• **Aim**
Identify each line in the data below that contains the word "family" and copy those lines; letter case matters.

• **Entries shown**
---*---

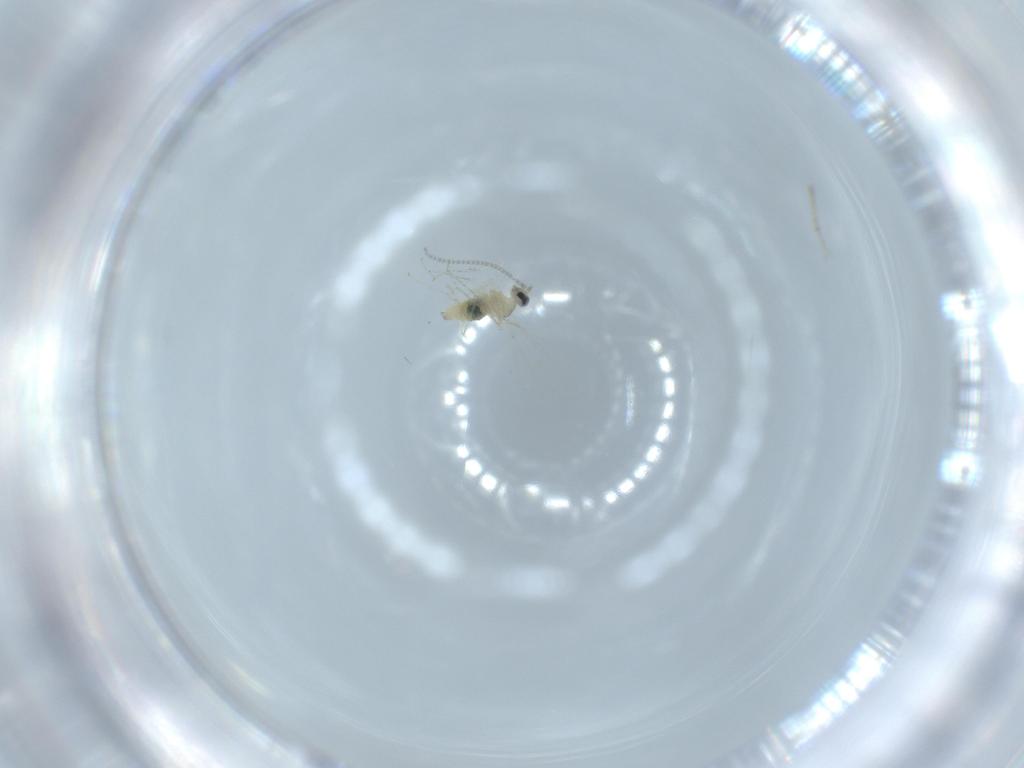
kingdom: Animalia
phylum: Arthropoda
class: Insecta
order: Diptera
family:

---*---

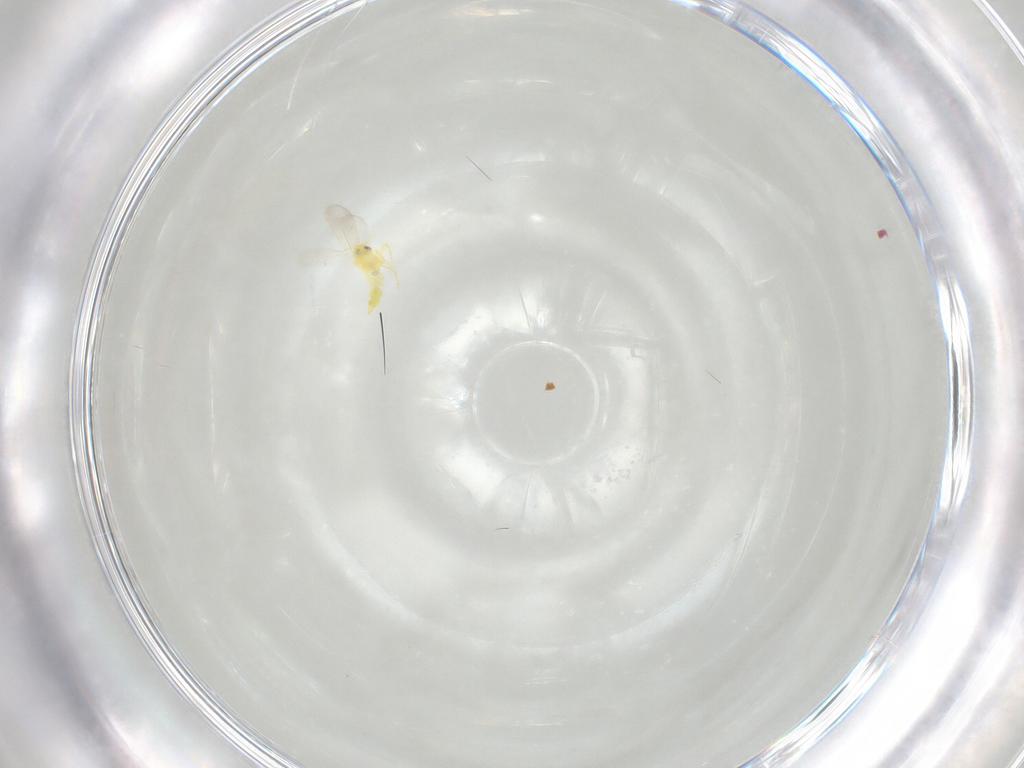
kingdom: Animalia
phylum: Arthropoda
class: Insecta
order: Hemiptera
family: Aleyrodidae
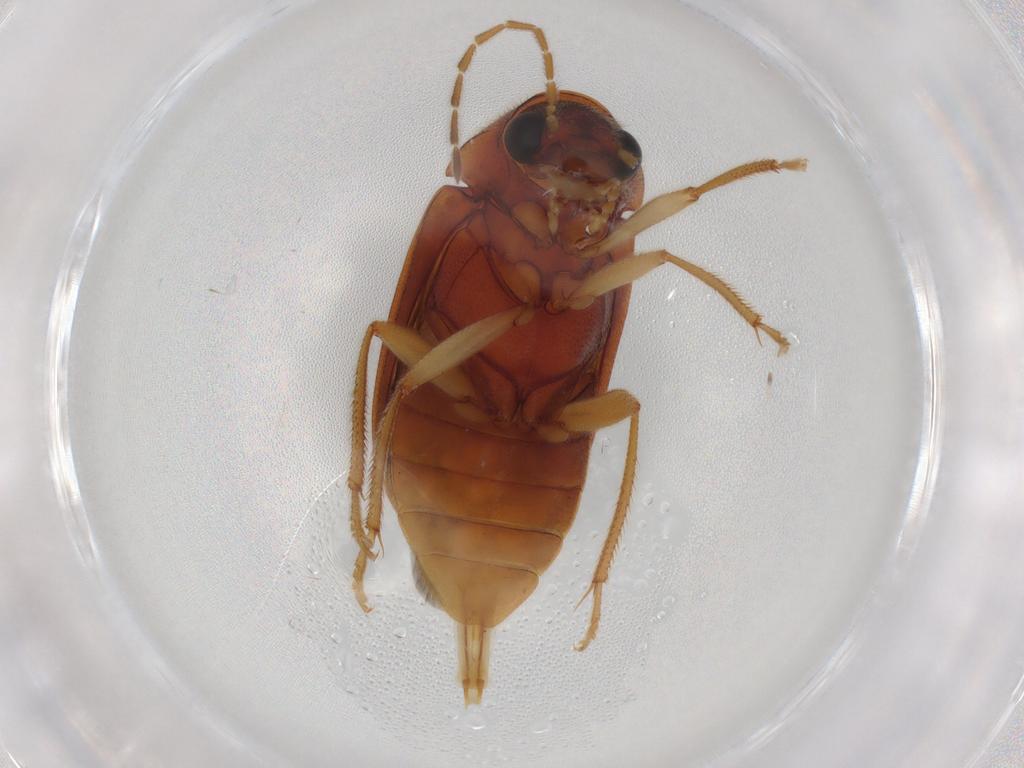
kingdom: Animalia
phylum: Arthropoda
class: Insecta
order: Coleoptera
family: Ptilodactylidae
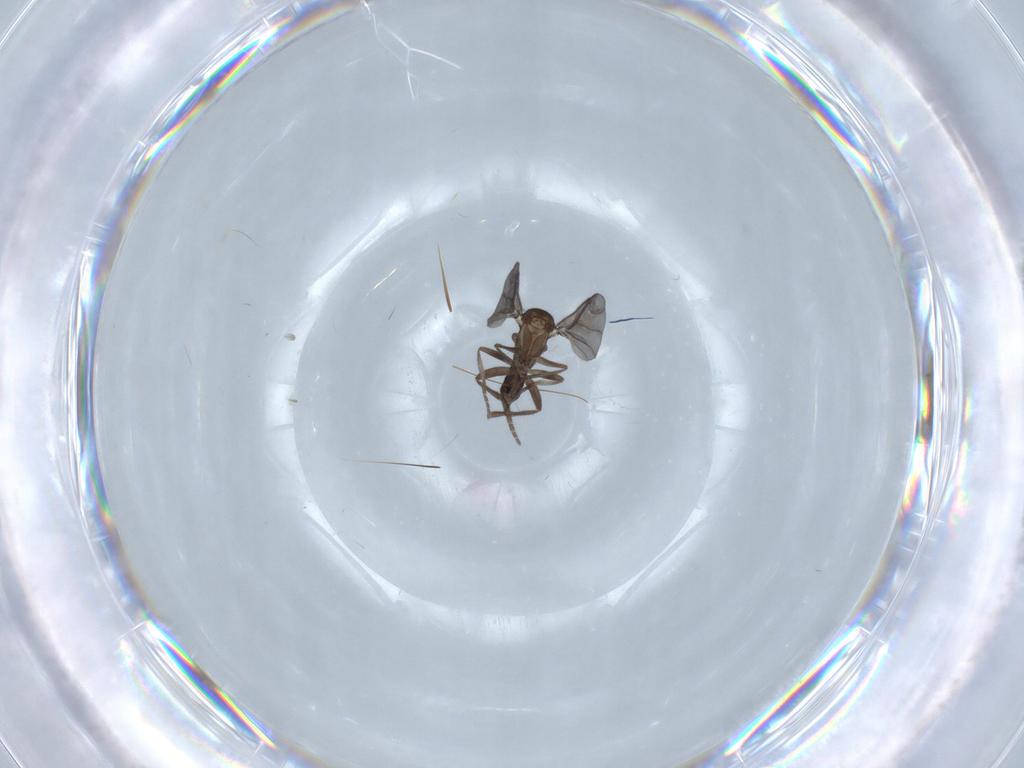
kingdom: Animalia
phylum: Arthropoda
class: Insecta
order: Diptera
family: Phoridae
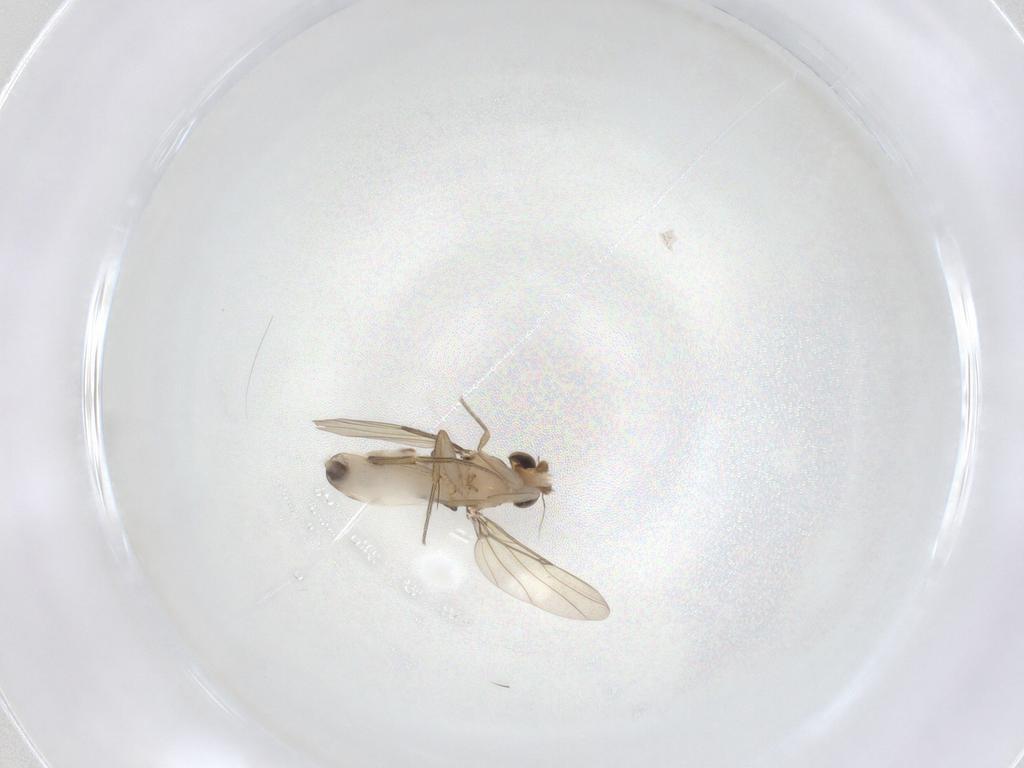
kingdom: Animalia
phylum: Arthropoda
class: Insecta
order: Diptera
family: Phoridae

---*---

• **Written solution**
family:
family: Aleyrodidae
family: Ptilodactylidae
family: Phoridae
family: Phoridae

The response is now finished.